Au même titre que l’art thérapie ou le sport, l’hortithérapie fait son apparition à l’hôpital comme activité de soutien, adaptée aux patients, pour les aider à mieux vivre leur maladie, voire les aider à guérir. Au cœur même de Paris, la Salpetrière possède son petit jardin thérapeutique, mais c’est au Centre hospitalier Théophile Roussel à Montesson, dans les Yvelines, que 66 Millions d’Impatients s’est rendu pour comprendre comment l’hortithérapie s’intégrait dans la coordination des soins dans un secteur sensible, celui de la pédopsychiatrie.

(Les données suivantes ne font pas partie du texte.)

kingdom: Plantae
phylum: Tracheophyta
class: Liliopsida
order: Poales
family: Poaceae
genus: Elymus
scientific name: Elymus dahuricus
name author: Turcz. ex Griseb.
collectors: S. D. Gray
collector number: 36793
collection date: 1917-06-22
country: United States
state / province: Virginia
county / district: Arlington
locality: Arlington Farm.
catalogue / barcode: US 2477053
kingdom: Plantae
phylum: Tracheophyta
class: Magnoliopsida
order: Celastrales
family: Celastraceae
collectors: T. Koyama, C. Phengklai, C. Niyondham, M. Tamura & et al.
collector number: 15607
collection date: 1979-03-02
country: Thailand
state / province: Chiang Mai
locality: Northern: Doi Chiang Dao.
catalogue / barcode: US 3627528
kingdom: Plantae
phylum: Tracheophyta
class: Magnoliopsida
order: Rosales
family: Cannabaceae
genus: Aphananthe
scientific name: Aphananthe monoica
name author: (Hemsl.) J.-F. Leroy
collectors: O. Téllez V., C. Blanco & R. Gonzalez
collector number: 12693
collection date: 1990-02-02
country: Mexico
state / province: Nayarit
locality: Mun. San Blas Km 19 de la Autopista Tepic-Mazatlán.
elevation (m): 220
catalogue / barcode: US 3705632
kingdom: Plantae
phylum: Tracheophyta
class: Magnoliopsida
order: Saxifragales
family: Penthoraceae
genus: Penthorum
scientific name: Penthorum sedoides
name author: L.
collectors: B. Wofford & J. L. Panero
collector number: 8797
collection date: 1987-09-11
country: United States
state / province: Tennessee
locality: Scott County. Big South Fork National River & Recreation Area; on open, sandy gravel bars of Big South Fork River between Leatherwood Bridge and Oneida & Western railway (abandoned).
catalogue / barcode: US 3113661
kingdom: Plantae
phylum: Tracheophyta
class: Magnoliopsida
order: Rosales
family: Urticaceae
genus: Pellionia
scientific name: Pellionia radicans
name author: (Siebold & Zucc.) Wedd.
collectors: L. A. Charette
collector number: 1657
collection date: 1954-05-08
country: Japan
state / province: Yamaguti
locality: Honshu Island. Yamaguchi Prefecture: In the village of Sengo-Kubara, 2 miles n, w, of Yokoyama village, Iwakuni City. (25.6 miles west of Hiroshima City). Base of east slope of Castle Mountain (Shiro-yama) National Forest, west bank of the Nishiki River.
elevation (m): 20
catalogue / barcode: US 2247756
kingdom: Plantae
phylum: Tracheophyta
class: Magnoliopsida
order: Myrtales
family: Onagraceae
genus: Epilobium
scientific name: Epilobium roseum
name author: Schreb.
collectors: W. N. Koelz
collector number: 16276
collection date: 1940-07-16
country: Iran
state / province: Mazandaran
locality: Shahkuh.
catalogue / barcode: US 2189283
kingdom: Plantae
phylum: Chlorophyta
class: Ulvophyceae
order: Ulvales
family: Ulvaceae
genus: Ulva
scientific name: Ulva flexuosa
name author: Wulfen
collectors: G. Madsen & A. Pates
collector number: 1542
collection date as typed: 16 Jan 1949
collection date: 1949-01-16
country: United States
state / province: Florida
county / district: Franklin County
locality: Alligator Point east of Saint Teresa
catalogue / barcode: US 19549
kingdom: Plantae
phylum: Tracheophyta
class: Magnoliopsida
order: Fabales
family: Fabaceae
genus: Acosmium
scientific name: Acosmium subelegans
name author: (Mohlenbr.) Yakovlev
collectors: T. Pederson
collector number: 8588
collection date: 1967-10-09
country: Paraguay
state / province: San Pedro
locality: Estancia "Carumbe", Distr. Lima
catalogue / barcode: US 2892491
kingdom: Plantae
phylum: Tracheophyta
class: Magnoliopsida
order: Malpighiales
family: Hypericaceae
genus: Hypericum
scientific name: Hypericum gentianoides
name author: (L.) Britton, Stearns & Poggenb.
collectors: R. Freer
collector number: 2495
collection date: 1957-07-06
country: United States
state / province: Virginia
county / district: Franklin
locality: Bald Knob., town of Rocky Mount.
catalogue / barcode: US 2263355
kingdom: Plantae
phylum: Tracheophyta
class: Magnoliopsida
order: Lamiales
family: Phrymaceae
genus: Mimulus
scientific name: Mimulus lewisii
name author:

Les activités thérapeutiques en milieu hospitalier
L’hôpital Théophile Roussel accueille environ 150 patients à temps complet et presque autant en hôpital de jour, en psychiatrie et pédopsychiatrie. Autant de personnes fragilisées qui ont besoin de retrouver le goût et l’envie du lien social, un cadre structurant, et d’oublier un peu, ne serait-ce que quelques heures par jour, qu’ils sont malades.
C’est tout l’enjeu des activités thérapeutiques qui sont mises en place au sein de l’établissement, parmi lesquelles, la peinture, la musique, la poterie, les ateliers de cuisine, le sport… et plus récemment l’hortithérapie, c’est-à-dire le jardin à visée thérapeutique.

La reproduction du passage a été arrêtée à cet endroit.